From: Steven Rostedt
Date: Fri Dec 15 2023 - 23:23:25 EST


From: "Steven Rostedt (Google)" <rostedt@xxxxxxxxxxx>

The ring buffer timestamps are synchronized by two timestamp placeholders.
One is the "before_stamp" and the other is the "write_stamp" (sometimes
referred to as the "after stamp" but only in the comments. These two
stamps are key to knowing how to handle nested events coming in with a
lockless system.

When moving across sub-buffers, the before stamp is updated but the write
stamp is not. There's an effort to put back the before stamp to something
that seems logical in case there's nested events. But as the current event
is about to cross sub-buffers, and so will any new nested event that happens,
updating the before stamp is useless, and could even introduce new race
conditions.

The first event on a sub-buffer simply uses the sub-buffer's timestamp
and keeps a "delta" of zero. The "before_stamp" and "write_stamp" are not
used in the algorithm in this case. There's no reason to try to fix the
before_stamp when this happens.

As a bonus, it removes a cmpxchg() when crossing sub-buffers!
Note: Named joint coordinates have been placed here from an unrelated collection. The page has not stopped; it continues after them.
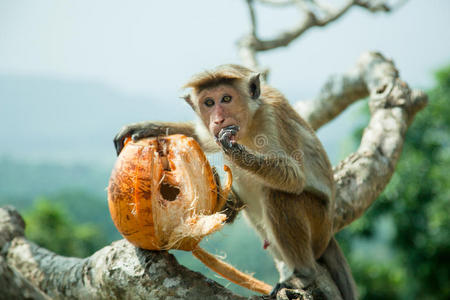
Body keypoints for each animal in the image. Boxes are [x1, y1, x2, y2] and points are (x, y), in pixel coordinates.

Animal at [114, 64, 356, 298]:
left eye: (226, 99)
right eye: (209, 102)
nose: (218, 119)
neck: (250, 121)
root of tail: (329, 235)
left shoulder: (272, 117)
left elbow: (295, 178)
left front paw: (235, 151)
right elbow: (200, 136)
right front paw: (145, 127)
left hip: (318, 222)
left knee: (279, 195)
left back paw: (304, 273)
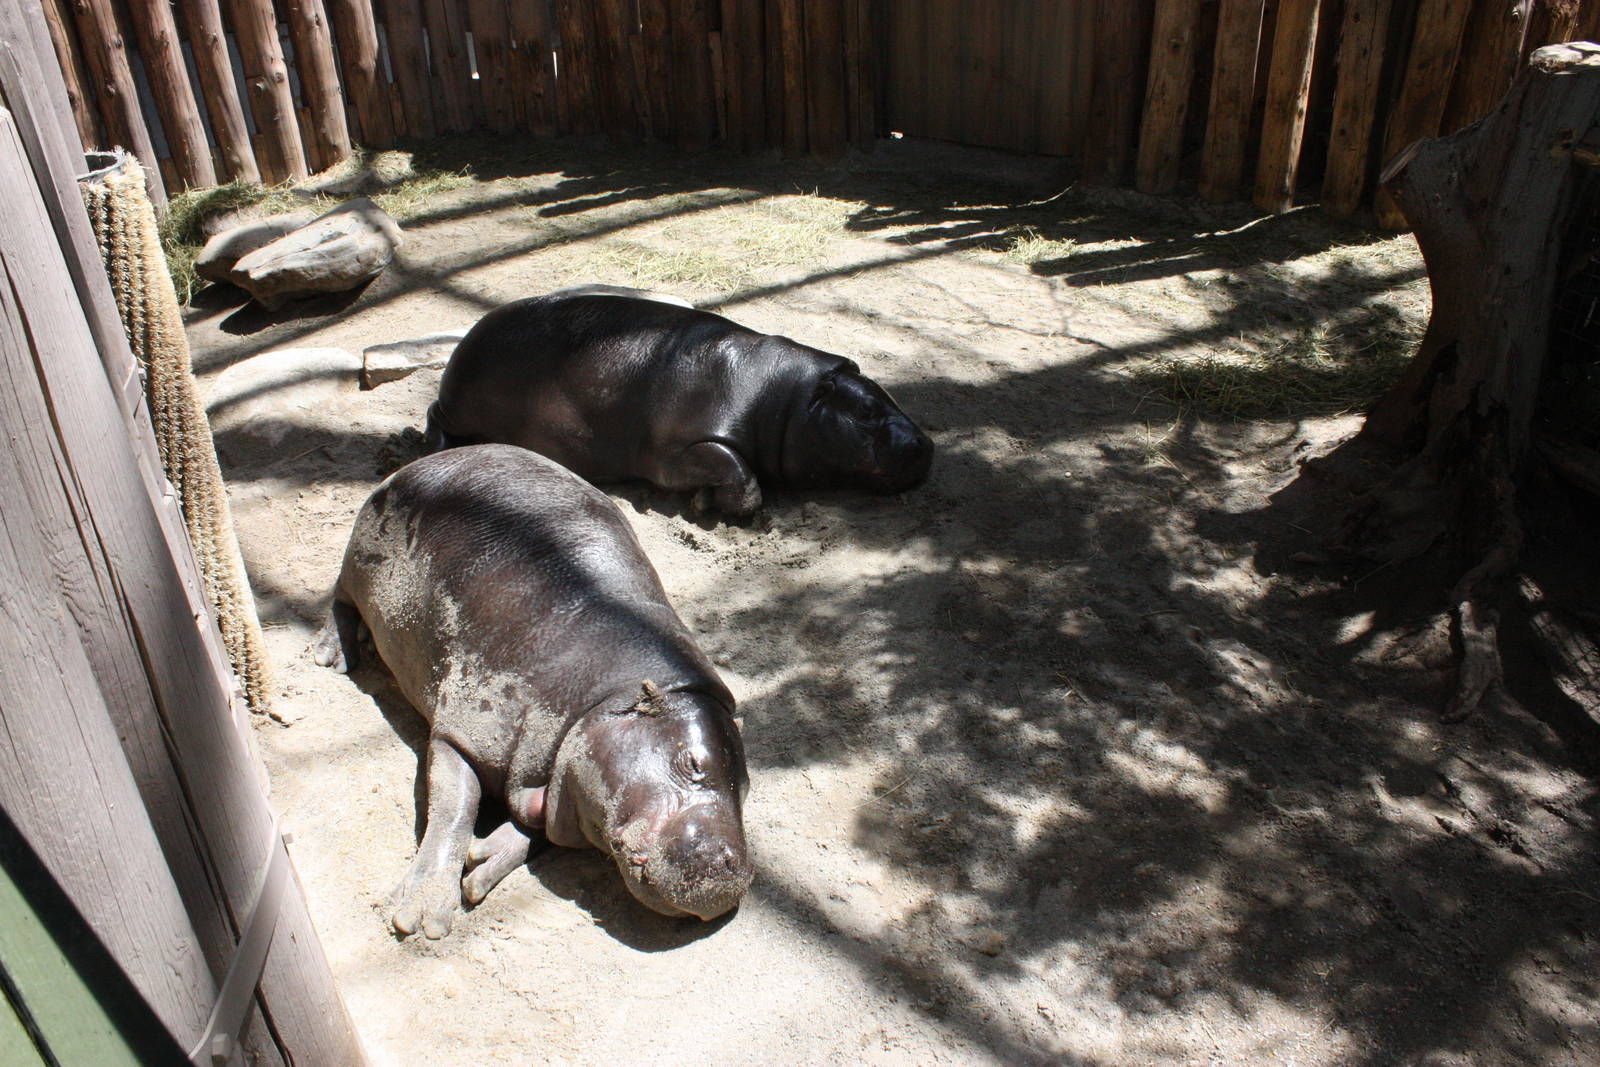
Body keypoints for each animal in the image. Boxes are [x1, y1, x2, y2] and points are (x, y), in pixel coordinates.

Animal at [313, 444, 752, 938]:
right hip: (359, 559)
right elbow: (455, 808)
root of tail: (421, 463)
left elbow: (540, 823)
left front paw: (483, 860)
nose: (732, 876)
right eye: (693, 763)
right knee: (339, 597)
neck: (606, 697)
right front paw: (423, 919)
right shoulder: (463, 730)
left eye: (746, 787)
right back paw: (333, 655)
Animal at [425, 290, 934, 517]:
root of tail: (471, 332)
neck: (788, 397)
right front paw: (705, 505)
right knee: (434, 414)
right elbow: (741, 476)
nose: (926, 444)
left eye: (887, 393)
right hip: (460, 404)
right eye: (866, 410)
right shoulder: (685, 446)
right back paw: (438, 448)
Link: https://lore.kernel.org/linux-trace-kernel/20231211114420.36dde01b@xxxxxxxxxxxxxxxxxx

Cc: stable@xxxxxxxxxxxxxxx
Cc: Mark Rutland <mark.rutland@xxxxxxx>
Cc: Mathieu Desnoyers <mathieu.desnoyers@xxxxxxxxxxxx>
Fixes: a389d86f7fd09 ("ring-buffer: Have nested events still record running time stamp")
Reviewed-by: Masami Hiramatsu (Google) <mhiramat@xxxxxxxxxx>
Signed-off-by: Steven Rostedt (Google) <rostedt@xxxxxxxxxxx>
---
kernel/trace/ring_buffer.c | 9 +--------
1 file changed, 1 insertion(+), 8 deletions(-)

diff --git a/kernel/trace/ring_buffer.c b/kernel/trace/ring_buffer.c
index dcd47895b424..c7abcc215fe2 100644
--- a/kernel/trace/ring_buffer.c
+++ b/kernel/trace/ring_buffer.c
@@ -3607,14 +3607,7 @@ __rb_reserve_next(struct ring_buffer_per_cpu *cpu_buffer,

/* See if we shot pass the end of this buffer page */
if (unlikely(write > BUF_PAGE_SIZE)) {
- /* before and after may now different, fix it up*/
- b_ok = rb_time_read(&cpu_buffer->before_stamp, &info->before);
- a_ok = rb_time_read(&cpu_buffer->write_stamp, &info->after);
- if (a_ok && b_ok && info->before != info->after)
- (void)rb_time_cmpxchg(&cpu_buffer->before_stamp,
- info->before, info->after);
- if (a_ok && b_ok)
- check_buffer(cpu_buffer, info, CHECK_FULL_PAGE);
+ check_buffer(cpu_buffer, info, CHECK_FULL_PAGE);
return rb_move_tail(cpu_buffer, tail, info);
}

--
2.42.0